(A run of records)
━━━━━━━━━━━━━━━━━━━━━━━━━━━━━━
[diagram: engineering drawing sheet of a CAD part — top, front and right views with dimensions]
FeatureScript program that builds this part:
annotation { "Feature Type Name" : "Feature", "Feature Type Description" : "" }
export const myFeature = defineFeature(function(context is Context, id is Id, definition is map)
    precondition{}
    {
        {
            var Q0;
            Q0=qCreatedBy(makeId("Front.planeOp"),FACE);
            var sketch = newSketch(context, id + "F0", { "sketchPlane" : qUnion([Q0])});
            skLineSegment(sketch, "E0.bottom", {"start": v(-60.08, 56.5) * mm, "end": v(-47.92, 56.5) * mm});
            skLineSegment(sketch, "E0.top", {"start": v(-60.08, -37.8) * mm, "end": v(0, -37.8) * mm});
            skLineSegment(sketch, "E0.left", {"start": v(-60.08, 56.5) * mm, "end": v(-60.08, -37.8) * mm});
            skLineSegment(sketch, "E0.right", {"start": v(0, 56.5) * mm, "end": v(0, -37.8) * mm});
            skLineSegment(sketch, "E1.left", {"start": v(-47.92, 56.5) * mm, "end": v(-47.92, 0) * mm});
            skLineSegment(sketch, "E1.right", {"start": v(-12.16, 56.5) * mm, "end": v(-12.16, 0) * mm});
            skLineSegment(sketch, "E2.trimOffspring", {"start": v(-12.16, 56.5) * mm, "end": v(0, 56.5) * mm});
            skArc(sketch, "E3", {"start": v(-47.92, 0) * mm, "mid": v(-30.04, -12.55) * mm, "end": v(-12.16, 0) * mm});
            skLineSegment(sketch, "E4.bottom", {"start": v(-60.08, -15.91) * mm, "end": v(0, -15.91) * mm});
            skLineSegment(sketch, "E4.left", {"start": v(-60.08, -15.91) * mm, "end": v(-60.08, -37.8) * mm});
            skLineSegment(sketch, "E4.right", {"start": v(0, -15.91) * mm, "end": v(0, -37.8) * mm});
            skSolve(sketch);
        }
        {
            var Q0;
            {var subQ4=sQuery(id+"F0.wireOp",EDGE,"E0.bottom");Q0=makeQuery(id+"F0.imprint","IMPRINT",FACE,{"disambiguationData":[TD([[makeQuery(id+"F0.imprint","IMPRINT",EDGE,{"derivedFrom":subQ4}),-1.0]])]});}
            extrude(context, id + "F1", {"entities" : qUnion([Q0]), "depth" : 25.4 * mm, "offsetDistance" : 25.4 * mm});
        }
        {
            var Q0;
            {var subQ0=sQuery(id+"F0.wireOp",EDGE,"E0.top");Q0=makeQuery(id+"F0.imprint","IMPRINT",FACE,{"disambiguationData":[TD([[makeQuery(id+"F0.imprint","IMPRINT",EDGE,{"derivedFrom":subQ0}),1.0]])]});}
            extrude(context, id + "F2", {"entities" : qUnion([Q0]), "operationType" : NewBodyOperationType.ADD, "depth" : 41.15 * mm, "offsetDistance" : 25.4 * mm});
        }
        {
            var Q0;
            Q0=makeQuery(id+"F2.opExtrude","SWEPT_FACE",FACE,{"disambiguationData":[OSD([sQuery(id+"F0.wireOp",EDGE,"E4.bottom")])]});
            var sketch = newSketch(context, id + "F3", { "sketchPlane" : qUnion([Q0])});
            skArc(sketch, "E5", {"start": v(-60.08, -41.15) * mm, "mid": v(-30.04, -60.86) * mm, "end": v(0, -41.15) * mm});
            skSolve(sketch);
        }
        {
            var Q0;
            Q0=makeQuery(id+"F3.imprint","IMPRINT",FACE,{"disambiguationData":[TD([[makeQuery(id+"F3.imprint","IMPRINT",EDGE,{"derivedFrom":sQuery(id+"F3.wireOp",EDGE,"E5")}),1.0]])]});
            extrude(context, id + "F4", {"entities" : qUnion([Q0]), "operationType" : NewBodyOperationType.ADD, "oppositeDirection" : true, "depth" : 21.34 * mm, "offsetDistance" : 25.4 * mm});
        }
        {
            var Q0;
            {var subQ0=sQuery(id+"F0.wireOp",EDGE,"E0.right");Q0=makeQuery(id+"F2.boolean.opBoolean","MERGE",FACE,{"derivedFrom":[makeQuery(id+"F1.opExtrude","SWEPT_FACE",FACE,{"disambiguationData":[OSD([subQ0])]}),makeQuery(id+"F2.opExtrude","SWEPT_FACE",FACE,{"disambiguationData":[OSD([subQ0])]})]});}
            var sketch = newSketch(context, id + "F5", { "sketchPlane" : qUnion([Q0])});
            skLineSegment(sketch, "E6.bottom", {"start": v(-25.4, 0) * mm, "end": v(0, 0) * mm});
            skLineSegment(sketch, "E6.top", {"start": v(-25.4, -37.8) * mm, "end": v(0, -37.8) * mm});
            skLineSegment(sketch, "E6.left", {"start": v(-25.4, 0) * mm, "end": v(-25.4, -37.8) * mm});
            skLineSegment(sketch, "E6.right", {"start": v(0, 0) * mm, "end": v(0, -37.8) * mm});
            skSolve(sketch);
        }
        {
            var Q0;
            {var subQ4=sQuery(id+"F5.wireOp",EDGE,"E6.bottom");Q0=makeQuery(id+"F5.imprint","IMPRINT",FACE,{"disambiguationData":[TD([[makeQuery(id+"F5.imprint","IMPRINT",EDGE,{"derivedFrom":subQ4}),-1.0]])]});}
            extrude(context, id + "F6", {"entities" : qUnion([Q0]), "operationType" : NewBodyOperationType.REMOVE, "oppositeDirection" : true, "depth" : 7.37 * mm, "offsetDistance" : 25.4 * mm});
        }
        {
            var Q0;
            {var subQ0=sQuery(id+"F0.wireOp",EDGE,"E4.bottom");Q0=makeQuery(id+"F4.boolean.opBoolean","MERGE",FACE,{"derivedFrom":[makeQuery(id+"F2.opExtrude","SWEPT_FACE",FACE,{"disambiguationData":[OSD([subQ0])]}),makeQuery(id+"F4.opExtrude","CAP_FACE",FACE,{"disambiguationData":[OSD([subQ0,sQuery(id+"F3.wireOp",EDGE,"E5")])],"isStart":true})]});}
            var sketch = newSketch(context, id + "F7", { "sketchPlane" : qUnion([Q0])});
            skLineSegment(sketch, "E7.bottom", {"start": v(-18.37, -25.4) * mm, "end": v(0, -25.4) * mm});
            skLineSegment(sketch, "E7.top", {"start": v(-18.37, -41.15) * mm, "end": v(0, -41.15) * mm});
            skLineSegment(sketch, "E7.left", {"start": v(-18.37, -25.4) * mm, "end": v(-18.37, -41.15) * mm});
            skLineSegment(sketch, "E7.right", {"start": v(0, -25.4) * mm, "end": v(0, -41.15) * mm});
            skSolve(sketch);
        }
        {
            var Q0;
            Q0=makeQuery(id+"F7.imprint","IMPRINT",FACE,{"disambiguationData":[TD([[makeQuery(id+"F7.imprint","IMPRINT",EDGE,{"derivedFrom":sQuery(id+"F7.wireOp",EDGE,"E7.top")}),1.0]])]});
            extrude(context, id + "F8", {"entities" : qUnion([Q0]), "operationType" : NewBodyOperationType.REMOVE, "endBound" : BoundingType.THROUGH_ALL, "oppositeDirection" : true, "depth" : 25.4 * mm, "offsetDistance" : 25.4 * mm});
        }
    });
━━━━━━━━━━━━━━━━━━━━━━━━━━━━━━
** Given task **
Collect every line of the records above that contains the string "left". Treat case as significant.

** Result of this exercise **
            skLineSegment(sketch, "E0.left", {"start": v(-60.08, 56.5) * mm, "end": v(-60.08, -37.8) * mm});
            skLineSegment(sketch, "E1.left", {"start": v(-47.92, 56.5) * mm, "end": v(-47.92, 0) * mm});
            skLineSegment(sketch, "E4.left", {"start": v(-60.08, -15.91) * mm, "end": v(-60.08, -37.8) * mm});
            skLineSegment(sketch, "E6.left", {"start": v(-25.4, 0) * mm, "end": v(-25.4, -37.8) * mm});
            skLineSegment(sketch, "E7.left", {"start": v(-18.37, -25.4) * mm, "end": v(-18.37, -41.15) * mm});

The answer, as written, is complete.